=== AVAILABLE RECORDS ===

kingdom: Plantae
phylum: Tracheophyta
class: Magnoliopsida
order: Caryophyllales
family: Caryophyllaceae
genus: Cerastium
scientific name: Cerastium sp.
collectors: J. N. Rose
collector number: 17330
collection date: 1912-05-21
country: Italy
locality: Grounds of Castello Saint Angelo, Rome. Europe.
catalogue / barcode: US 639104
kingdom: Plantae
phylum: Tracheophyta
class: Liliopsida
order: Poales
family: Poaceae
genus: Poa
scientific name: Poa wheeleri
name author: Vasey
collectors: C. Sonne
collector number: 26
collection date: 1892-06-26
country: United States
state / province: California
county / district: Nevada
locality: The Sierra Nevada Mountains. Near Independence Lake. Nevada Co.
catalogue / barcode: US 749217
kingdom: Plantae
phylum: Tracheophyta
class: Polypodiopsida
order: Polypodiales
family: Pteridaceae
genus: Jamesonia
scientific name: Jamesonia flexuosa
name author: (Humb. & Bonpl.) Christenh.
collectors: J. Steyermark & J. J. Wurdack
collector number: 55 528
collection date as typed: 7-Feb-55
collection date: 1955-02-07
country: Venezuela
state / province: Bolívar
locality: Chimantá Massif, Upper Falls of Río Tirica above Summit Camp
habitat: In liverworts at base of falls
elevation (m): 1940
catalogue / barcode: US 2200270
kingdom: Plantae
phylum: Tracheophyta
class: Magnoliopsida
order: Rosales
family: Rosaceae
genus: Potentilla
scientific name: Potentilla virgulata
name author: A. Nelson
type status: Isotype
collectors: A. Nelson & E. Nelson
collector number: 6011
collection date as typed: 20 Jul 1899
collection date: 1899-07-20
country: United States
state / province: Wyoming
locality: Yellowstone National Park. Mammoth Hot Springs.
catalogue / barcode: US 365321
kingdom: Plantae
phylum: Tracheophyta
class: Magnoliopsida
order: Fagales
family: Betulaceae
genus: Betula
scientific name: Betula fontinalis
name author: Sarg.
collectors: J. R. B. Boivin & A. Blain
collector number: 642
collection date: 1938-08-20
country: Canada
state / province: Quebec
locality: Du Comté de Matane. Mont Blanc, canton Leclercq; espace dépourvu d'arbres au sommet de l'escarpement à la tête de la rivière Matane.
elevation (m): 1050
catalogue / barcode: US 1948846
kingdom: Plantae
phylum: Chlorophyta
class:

===

#### GIVEN TASK
Can you reproduce word for word every line from the start of the rows through the line containing "collector number: 55 528", both ends included?

#### RESULT FOR THIS EXERCISE
kingdom: Plantae
phylum: Tracheophyta
class: Magnoliopsida
order: Caryophyllales
family: Caryophyllaceae
genus: Cerastium
scientific name: Cerastium sp.
collectors: J. N. Rose
collector number: 17330
collection date: 1912-05-21
country: Italy
locality: Grounds of Castello Saint Angelo, Rome. Europe.
catalogue / barcode: US 639104
kingdom: Plantae
phylum: Tracheophyta
class: Liliopsida
order: Poales
family: Poaceae
genus: Poa
scientific name: Poa wheeleri
name author: Vasey
collectors: C. Sonne
collector number: 26
collection date: 1892-06-26
country: United States
state / province: California
county / district: Nevada
locality: The Sierra Nevada Mountains. Near Independence Lake. Nevada Co.
catalogue / barcode: US 749217
kingdom: Plantae
phylum: Tracheophyta
class: Polypodiopsida
order: Polypodiales
family: Pteridaceae
genus: Jamesonia
scientific name: Jamesonia flexuosa
name author: (Humb. & Bonpl.) Christenh.
collectors: J. Steyermark & J. J. Wurdack
collector number: 55 528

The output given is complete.